Content starts
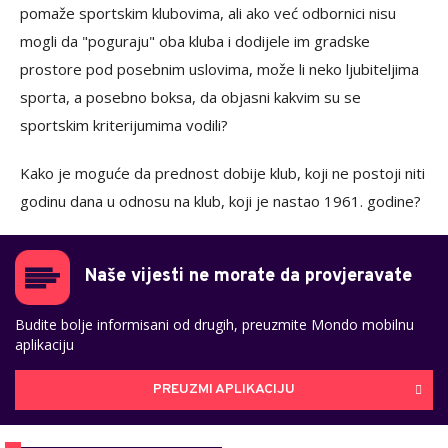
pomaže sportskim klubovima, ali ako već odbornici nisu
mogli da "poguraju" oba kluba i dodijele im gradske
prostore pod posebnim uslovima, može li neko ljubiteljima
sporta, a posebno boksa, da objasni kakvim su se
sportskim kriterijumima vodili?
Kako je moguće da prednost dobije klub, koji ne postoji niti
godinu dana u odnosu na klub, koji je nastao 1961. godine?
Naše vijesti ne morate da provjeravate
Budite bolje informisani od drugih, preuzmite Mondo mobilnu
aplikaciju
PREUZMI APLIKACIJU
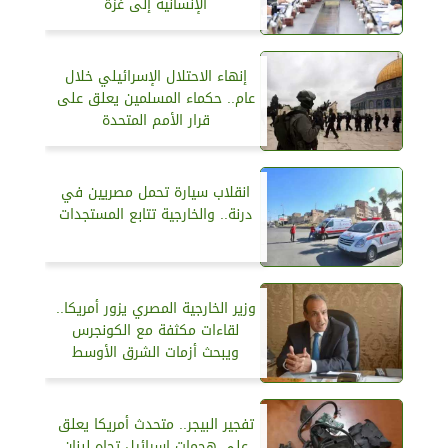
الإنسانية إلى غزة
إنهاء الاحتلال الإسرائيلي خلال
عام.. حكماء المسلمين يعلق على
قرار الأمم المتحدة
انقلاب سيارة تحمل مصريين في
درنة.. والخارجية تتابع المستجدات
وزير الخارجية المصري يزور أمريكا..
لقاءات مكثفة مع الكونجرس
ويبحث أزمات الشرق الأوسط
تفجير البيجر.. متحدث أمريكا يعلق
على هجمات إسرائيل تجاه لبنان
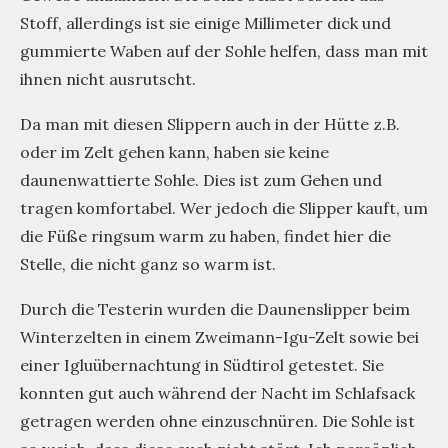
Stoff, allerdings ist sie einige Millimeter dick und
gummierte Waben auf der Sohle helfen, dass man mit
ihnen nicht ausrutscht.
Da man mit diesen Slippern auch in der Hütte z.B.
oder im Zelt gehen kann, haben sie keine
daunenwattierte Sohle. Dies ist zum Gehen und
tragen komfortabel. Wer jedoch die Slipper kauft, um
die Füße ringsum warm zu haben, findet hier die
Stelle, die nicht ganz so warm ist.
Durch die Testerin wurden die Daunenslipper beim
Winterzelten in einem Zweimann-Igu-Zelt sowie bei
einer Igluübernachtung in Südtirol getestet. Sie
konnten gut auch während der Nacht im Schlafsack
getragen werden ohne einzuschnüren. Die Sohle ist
Content ends
Content starts
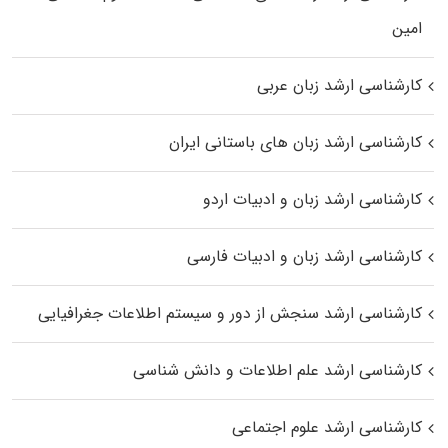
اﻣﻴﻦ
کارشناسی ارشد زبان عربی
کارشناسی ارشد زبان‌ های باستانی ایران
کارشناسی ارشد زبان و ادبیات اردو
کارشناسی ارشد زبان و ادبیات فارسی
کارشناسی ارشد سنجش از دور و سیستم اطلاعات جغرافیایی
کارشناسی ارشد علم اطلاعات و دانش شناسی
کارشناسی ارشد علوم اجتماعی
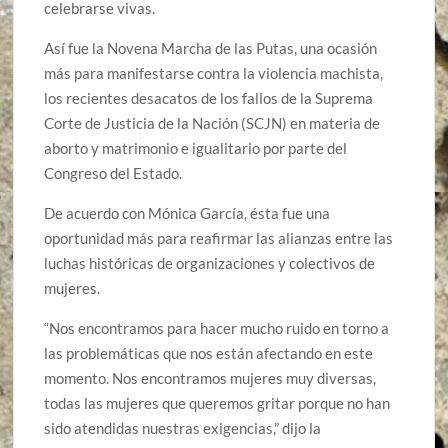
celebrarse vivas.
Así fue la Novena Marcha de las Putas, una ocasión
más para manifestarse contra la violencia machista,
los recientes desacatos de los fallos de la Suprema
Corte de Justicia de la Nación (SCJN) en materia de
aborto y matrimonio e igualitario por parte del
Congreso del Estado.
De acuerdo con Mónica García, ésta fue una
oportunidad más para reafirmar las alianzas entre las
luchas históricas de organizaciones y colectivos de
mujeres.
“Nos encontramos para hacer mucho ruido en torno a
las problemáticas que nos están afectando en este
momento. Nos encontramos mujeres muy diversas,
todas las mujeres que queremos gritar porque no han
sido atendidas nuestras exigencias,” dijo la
Content ends
### Task brief
Quote the entries line for line, beginning with the line that contains "pomaže sportskim klubovima, ali" and stopping after the line that contains "على هجمات إسرائيل تجاه لبنان". Leave the pictures out.

### Result of this task
pomaže sportskim klubovima, ali ako već odbornici nisu
mogli da "poguraju" oba kluba i dodijele im gradske
prostore pod posebnim uslovima, može li neko ljubiteljima
sporta, a posebno boksa, da objasni kakvim su se
sportskim kriterijumima vodili?
Kako je moguće da prednost dobije klub, koji ne postoji niti
godinu dana u odnosu na klub, koji je nastao 1961. godine?
Naše vijesti ne morate da provjeravate
Budite bolje informisani od drugih, preuzmite Mondo mobilnu
aplikaciju
PREUZMI APLIKACIJU
الإنسانية إلى غزة
إنهاء الاحتلال الإسرائيلي خلال
عام.. حكماء المسلمين يعلق على
قرار الأمم المتحدة
انقلاب سيارة تحمل مصريين في
درنة.. والخارجية تتابع المستجدات
وزير الخارجية المصري يزور أمريكا..
لقاءات مكثفة مع الكونجرس
ويبحث أزمات الشرق الأوسط
تفجير البيجر.. متحدث أمريكا يعلق
على هجمات إسرائيل تجاه لبنان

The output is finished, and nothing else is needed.